Sembilan langkah tersebut menurut Bonny, ditujukan untuk peningkatan kualitas laporan keuangan, yaitu penguatan komitmen dan integritas pimpinan, para pengelola dan para pelaksana kegiatan, penguatan sistem pengendalian internal pemerintahan, penguatan perencanaan dan penganggaran, peningkatan kualitas laporan keuangan, peningkatan kualitas proses pengadaan barang/jasa, pembenahan penatausahaan barang milik negara, penguatan monitoring dan evaluasi, peningkatan kualitas pengawasan dan review LK dan percepatan penyelesaian tindak lanjut LHP.

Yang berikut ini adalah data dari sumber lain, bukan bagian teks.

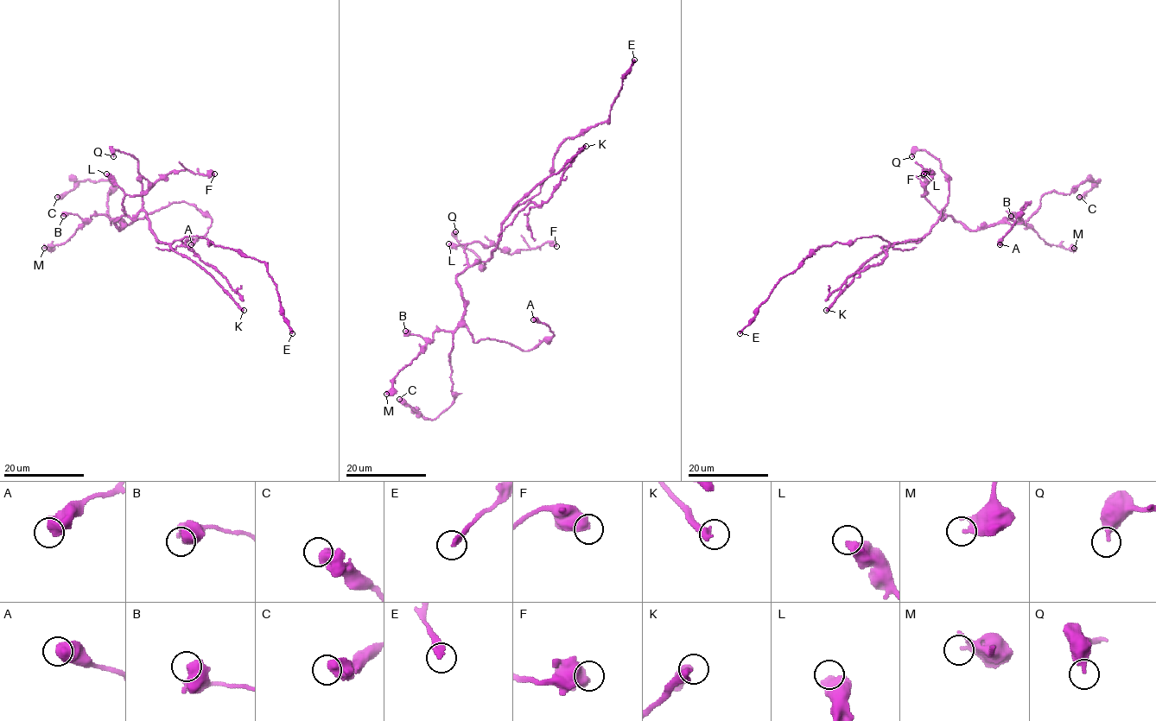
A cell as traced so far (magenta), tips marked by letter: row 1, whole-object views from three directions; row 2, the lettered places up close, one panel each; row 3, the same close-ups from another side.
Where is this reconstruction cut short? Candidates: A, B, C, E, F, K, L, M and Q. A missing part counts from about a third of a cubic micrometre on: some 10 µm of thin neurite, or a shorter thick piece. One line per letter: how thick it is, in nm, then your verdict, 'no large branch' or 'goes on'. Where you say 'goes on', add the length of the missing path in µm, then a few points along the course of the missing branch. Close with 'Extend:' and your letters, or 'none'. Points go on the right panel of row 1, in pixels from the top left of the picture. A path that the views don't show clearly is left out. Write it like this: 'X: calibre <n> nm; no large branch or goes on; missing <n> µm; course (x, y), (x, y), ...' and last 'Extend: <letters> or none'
A: calibre 750 nm; no large branch
B: calibre 700 nm; no large branch
C: calibre 650 nm; no large branch
E: calibre 320 nm; no large branch
F: calibre 700 nm; no large branch
K: calibre 360 nm; goes on; missing 190 µm
L: calibre 550 nm; no large branch
M: calibre 240 nm; no large branch
Q: calibre 360 nm; no large branch
Extend: K

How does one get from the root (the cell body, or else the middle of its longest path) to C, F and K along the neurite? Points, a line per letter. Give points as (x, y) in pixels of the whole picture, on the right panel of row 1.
C: (929, 232), (941, 211), (971, 230), (1025, 222), (1045, 193), (1100, 180), (1079, 197)
F: (929, 232), (941, 211), (945, 216), (922, 196), (934, 174), (929, 169), (922, 174), (926, 173)
K: (929, 232), (916, 241), (892, 243), (872, 257), (826, 310)

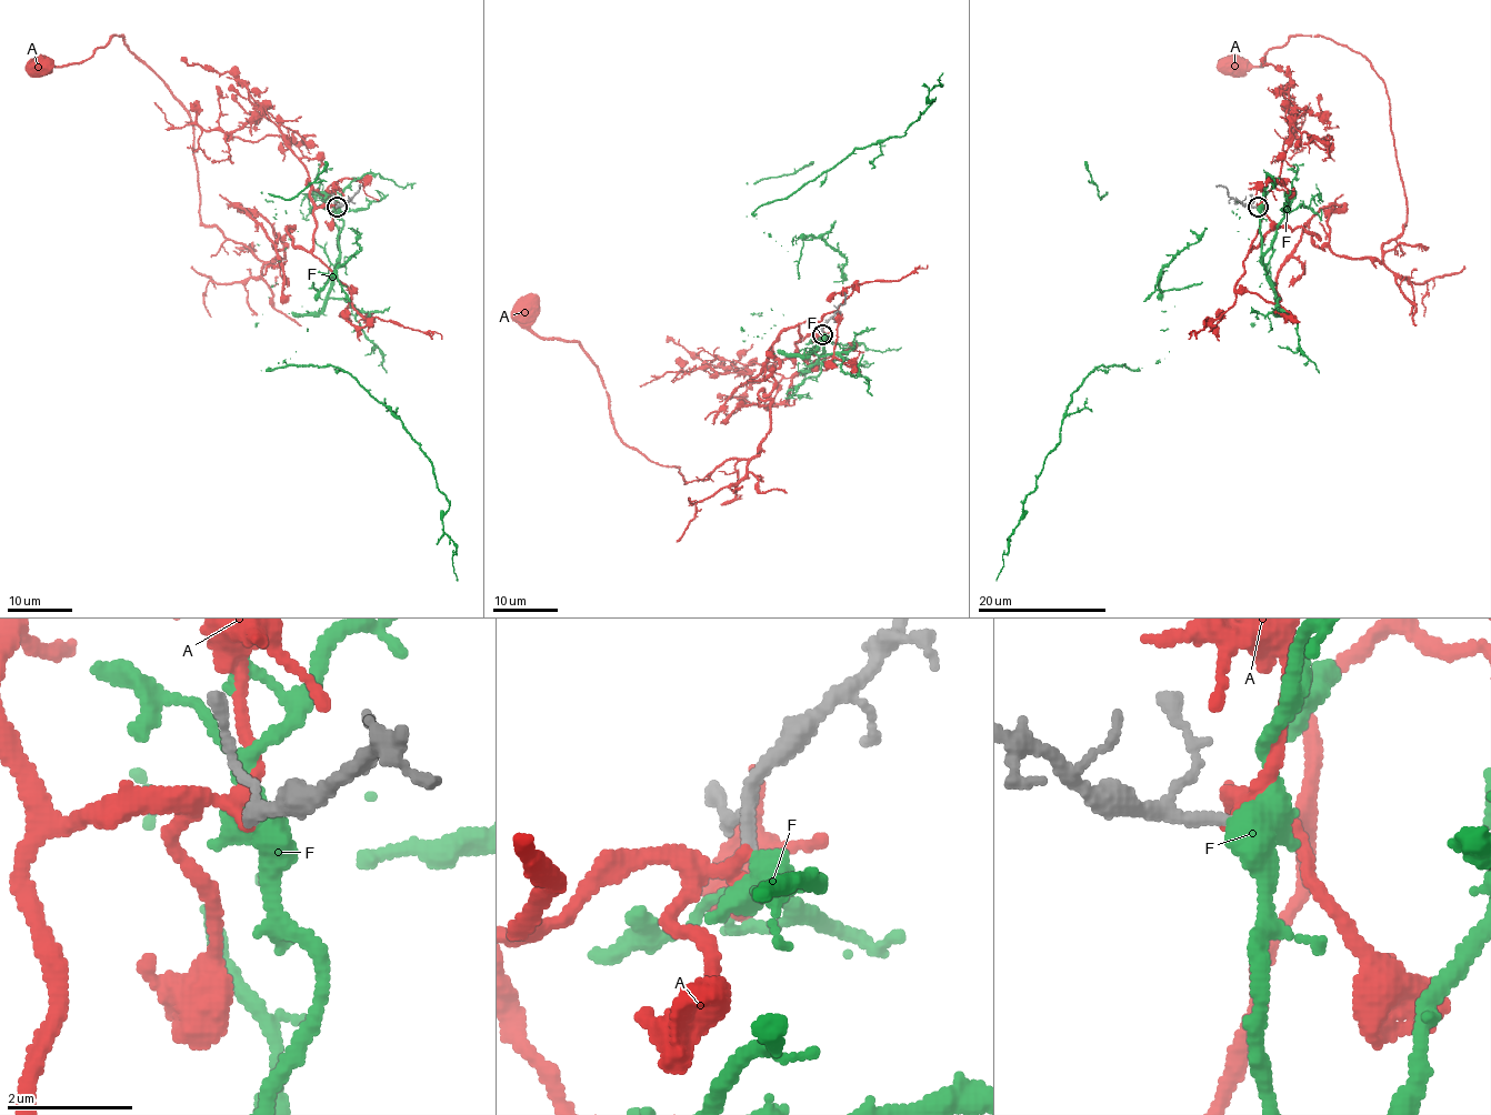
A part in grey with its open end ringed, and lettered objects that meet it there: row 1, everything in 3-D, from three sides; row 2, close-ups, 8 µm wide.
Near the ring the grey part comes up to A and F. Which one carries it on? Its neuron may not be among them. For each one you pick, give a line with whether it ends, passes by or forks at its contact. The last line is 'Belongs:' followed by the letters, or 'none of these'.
F: It forks there
Belongs: F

“Kesembilan langkah itu membutuhkan waktu setidaknya satu tahun, yang diperlukan adalah komitmen tindakannya, tidak hanya direksi tetapi semua elemen TVRI. Karena standar yang dipenuhi adalah Standar Akuntansi Pemerintahan. Tidak harus serta-merta Wajar Tanpa Pengecualian, bisa bertahap yaitu opini Wajar Dengan Persyaratan lebih dulu. Kita harapkan komitmen direksi mendorong unit-unit untuk melakukan langkah tersebut, dan memaksimalkan fungsi sistem pengawasan internal. Semua tergantung komitmen pihak TVRI,” ujar Bonny.
Pada akhir RDP, Abdul Gafar Usman didampingi dua Wakil Ketua BAP yaitu Ahmad Sadeli Karim dan Novita Anakotta menyatakan harapannya, dengan langkah-langkah dan dukungan semua pihak, diharapkan tahun 2018 TVRI sudah mendapatkan perubahan Opini BPK.